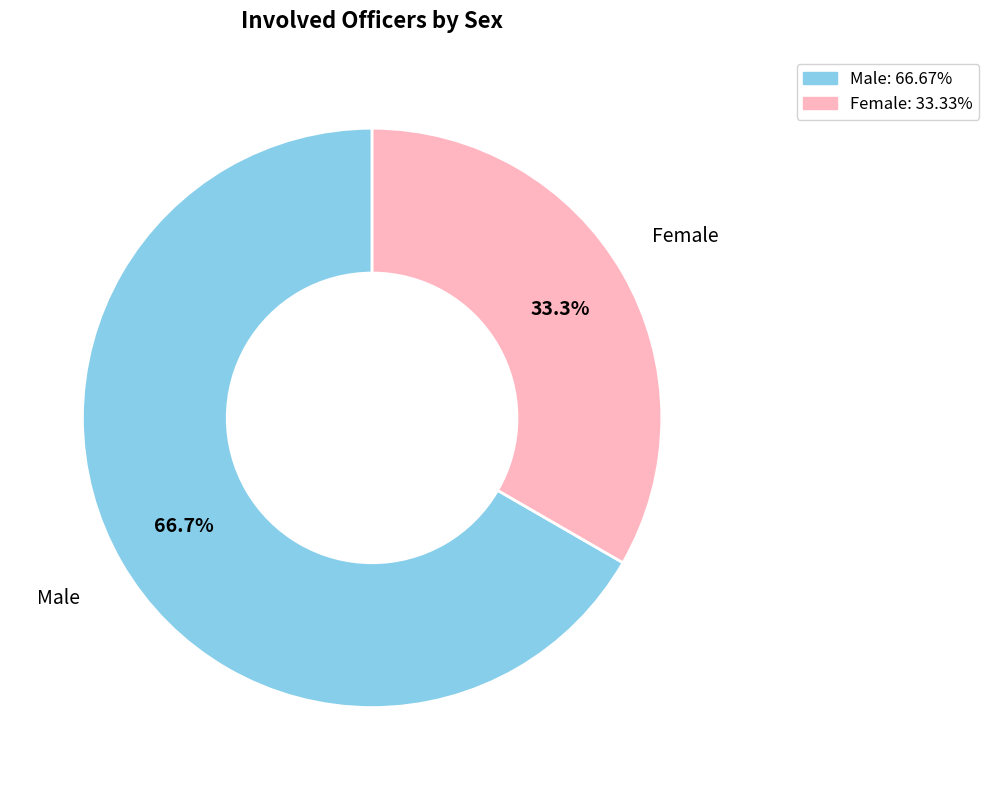

How many segments does this pie chart have?

2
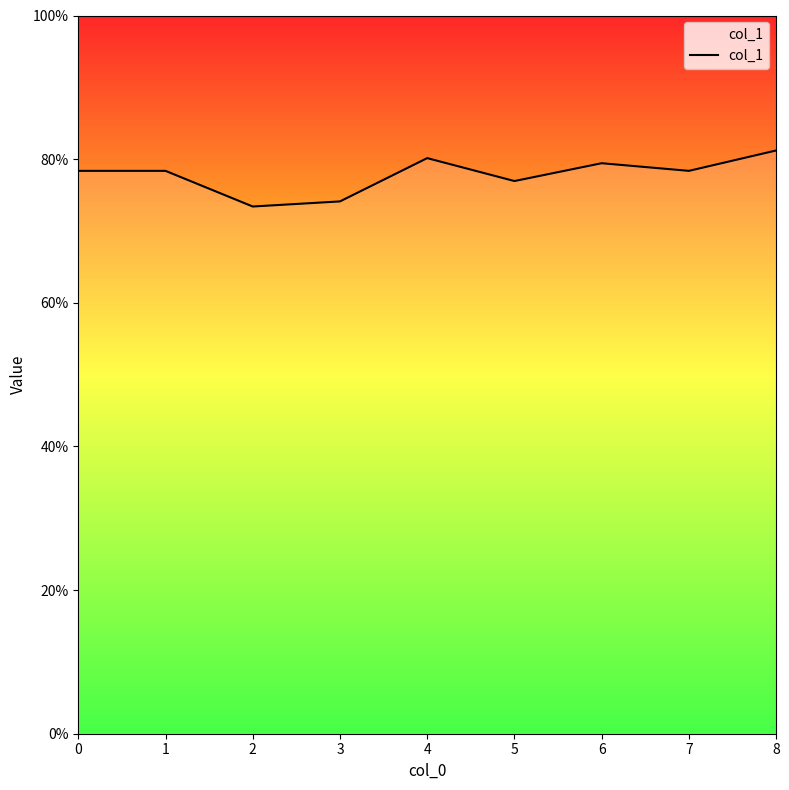

Which label corresponds to the smallest value in the chart?

2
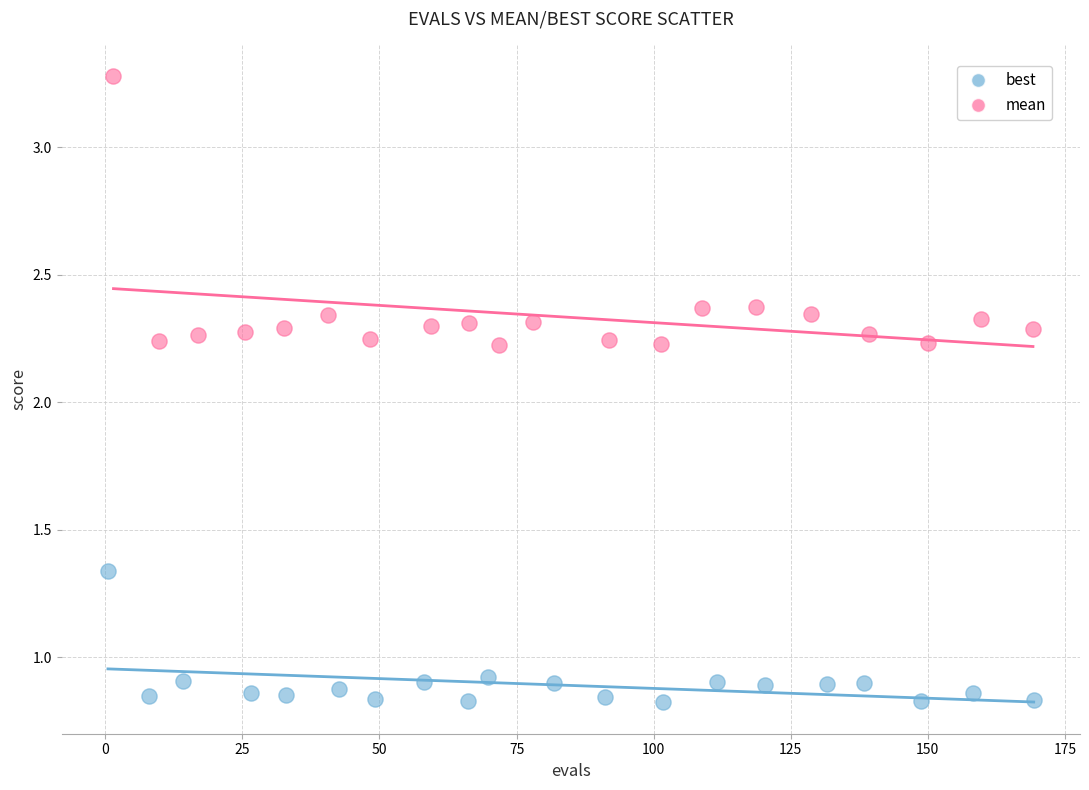

Which series has the widest spread of Y values?

mean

*****

■ **Activity**
Reproduce the listing above word for word, leaving out the pictures.

■ **Result of the task**
How many segments does this pie chart have?

2

Which label corresponds to the smallest value in the chart?

2

Which series has the widest spread of Y values?

mean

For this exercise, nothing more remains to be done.